TRAVAIL DEMANDÉ A:
Recopiez sans rien changer, dans le récit du séjour à Moscou, le passage qui commence par les mots contenant "J'ai fait un" et se termine par "va se vendre.".
TRAVAIL DEMANDÉ B:
Poursuivez le récit du séjour à Moscou après sa dernière phrase, s'il vous plaît.

J'ai fait un aller et retour à Moscou pour récupérer mes livres et voir le père Valentin, et aussi Dany. Mon intelligent éditeur n'était pas en forme. Il a été malade. Son local a changé, il est juste en face du monastère Danilov et, comme à l'époque de Yarilo, on entend sans arrêt des carillons, car le monastère forme des sonneurs.
Le livre est très beau. L'éditeur Slava pense qu'il va se vendre.
J'ai passé une soirée chez Dany et Iouri, qui ont eu aussi des problèmes de santé, nous en avons tous, c'est le propre de notre tranche d'âge. D'après le psaume, nous commençons tous à être en sursis. "70 ans pour les plus robustes, le surplus n'est que peine et douleur".
Pendant la nuit, j'ai été réveillée par un grand fracas et des cris affreux. Cétait un chat tombé sur le bord de ma fenêtre depuis les étages superieurs, un chat magnifique, de race sphinx, avec un poil ras et frisé tout soyeux, un corps élégant et souple, très propre. Il m'a paru complètement affolé, j'ai essayé de le calmer, de le nettoyer, car il s'est mis aussitôt à déféquer et vomir, et pour l'isoler de la chienne, et du père Valentin aussi affolé que lui, je l'ai mis dans la salle de bains puis j'ai collé une affiche dans l'ascenseur, afin de signaler que nous l'avions recueilli.

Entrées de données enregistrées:
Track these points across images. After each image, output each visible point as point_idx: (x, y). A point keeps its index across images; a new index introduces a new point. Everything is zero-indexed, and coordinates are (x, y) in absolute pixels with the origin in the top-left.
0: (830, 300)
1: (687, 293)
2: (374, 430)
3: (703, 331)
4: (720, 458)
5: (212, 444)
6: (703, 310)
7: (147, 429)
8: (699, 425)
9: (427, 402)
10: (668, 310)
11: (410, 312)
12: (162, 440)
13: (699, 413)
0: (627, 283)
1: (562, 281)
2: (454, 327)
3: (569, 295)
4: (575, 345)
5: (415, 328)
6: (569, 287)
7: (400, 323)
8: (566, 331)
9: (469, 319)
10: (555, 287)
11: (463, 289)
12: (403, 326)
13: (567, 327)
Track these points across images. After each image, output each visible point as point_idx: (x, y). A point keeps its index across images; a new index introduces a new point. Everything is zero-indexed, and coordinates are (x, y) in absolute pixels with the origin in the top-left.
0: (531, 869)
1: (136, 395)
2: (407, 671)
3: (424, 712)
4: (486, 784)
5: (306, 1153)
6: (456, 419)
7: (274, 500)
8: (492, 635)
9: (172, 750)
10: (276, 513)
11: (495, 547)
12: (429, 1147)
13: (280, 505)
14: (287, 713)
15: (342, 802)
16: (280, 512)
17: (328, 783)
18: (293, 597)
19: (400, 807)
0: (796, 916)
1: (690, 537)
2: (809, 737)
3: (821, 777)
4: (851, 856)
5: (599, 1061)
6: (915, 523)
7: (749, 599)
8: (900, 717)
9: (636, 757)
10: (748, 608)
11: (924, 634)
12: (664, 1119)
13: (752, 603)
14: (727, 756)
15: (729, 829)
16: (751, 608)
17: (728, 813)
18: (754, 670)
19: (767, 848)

ZONE DE RÉPONSE A:
J'ai fait un aller et retour à Moscou pour récupérer mes livres et voir le père Valentin, et aussi Dany. Mon intelligent éditeur n'était pas en forme. Il a été malade. Son local a changé, il est juste en face du monastère Danilov et, comme à l'époque de Yarilo, on entend sans arrêt des carillons, car le monastère forme des sonneurs.
Le livre est très beau. L'éditeur Slava pense qu'il va se vendre.

ZONE DE RÉPONSE B:
Au matin, je l'ai trouvé mort, ce qui a dû se produire tout de suite après que je l'eus laissé. J'étais consternée. C'était un chat magnifique, certainement très aimé. Et de fait, j'ai vu arriver deux heures plus tard sa patronne qui, apprenant le drame, a éclaté en sanglots, et moi aussi. C'était une petite bonne femme entre deux âges, dont l'aspect ne correspondait pas à ce chat de luxe, et dont il était sans doute la plus grande joie, la consolation d'une vie terne. Elle s'accusait de sa mort, car à cause de la chaleur étouffante dans ces appartements, elle avait laissé la fenêtre entrouverte. Je connais bien tout cela, qui m'est déjà arrivé sous une forme ou une autre, et j'avais terriblement pitié et de la dame et du chat. Je suis restée au bord des larmes toute la journée à ruminer les événements du même ordre que j'ai traversé dans ma vie.
Je pensais qu'il était mort de peur, mais en fait, il a certainement dû se blesser en tombant, ce sont des chats certainement fragiles, une race artificielle, comme les spitz miniatures...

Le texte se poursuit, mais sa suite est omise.